On 10/2/12 7:33 PM, [email protected] wrote:
In considering the effect of a simple jammer on a GPS receiver, a simple
link analysis
is insufficient.

What must also be considered is the anti-jam capability of the receiver
which due to spread spectrum processing gain will reject any simple
jamming signal even though is it 10's of dB stronger than the desired
signal.


not most simple GPS receivers which have very little AJ capability. They have a single bit quantizer (or maybe a 1.5 or 2 bit) after the LNA. If the LNA doesn't saturate, then the quantizer is captured by the strong CW carrier.

This is a classic problem with DSSS receivers and led to a lot of research in the 80s on things like "adaptive excisers" to remove CW carriers.

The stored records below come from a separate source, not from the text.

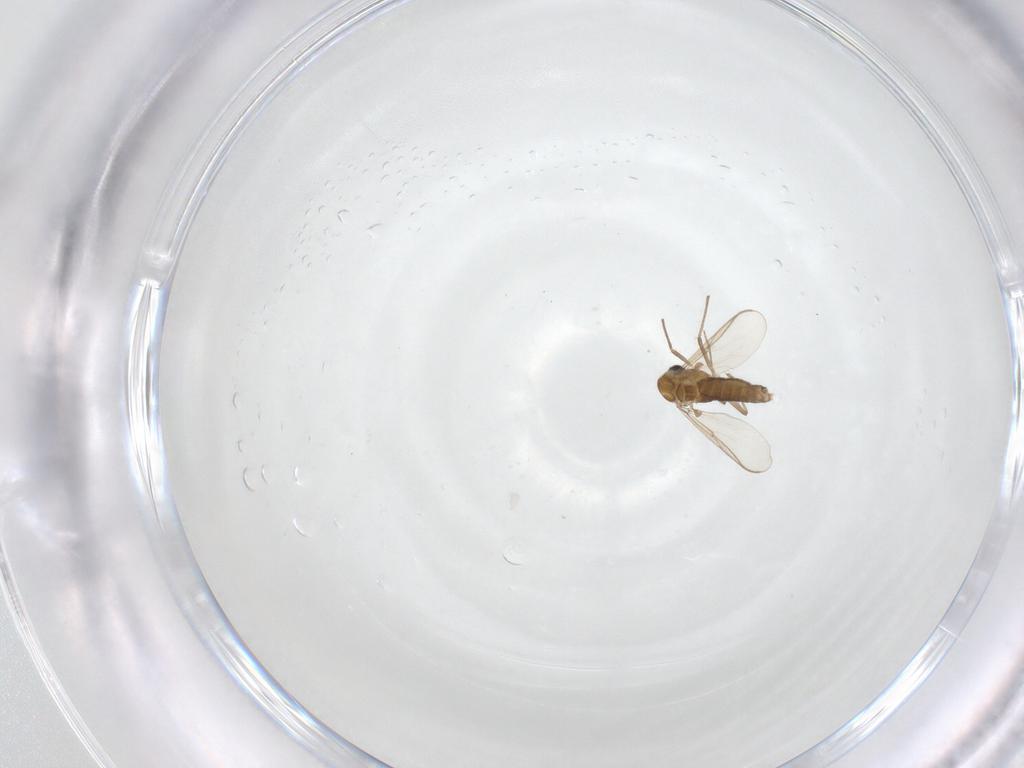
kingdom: Animalia
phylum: Arthropoda
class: Insecta
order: Diptera
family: Chironomidae
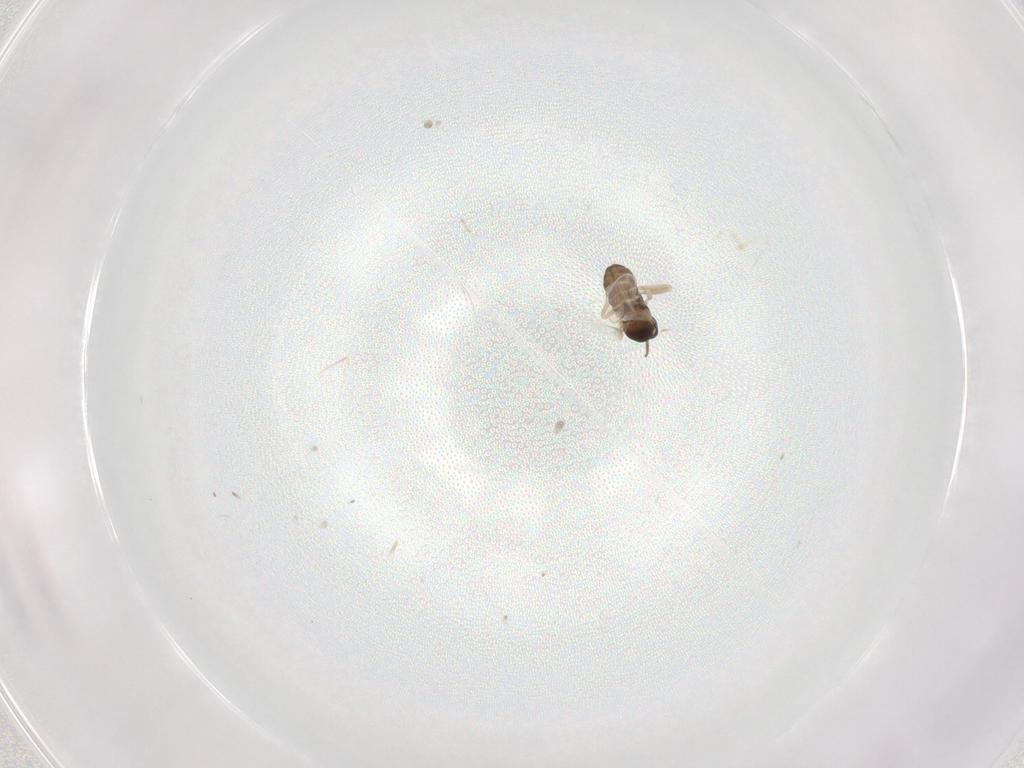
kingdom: Animalia
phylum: Arthropoda
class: Insecta
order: Diptera
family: Cecidomyiidae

If you built a linear receiver with a lot of dynamic range, then, yes, the process gain will suppress the CW tone, but you still have to acquire the code, and as Dixon says (paraphrasing) "acquisition is the secret sauce in spread spectrum systems". Back when I was doing this kind of thing seriously (mid to late 80s), acquisition, particularly robust techniques, were literally SECRET (in the DoD sense).


There have been a nice series of articles in GPS World over the past few months about the variety of inexpensive GPS jammers out there. (and the problems they cause).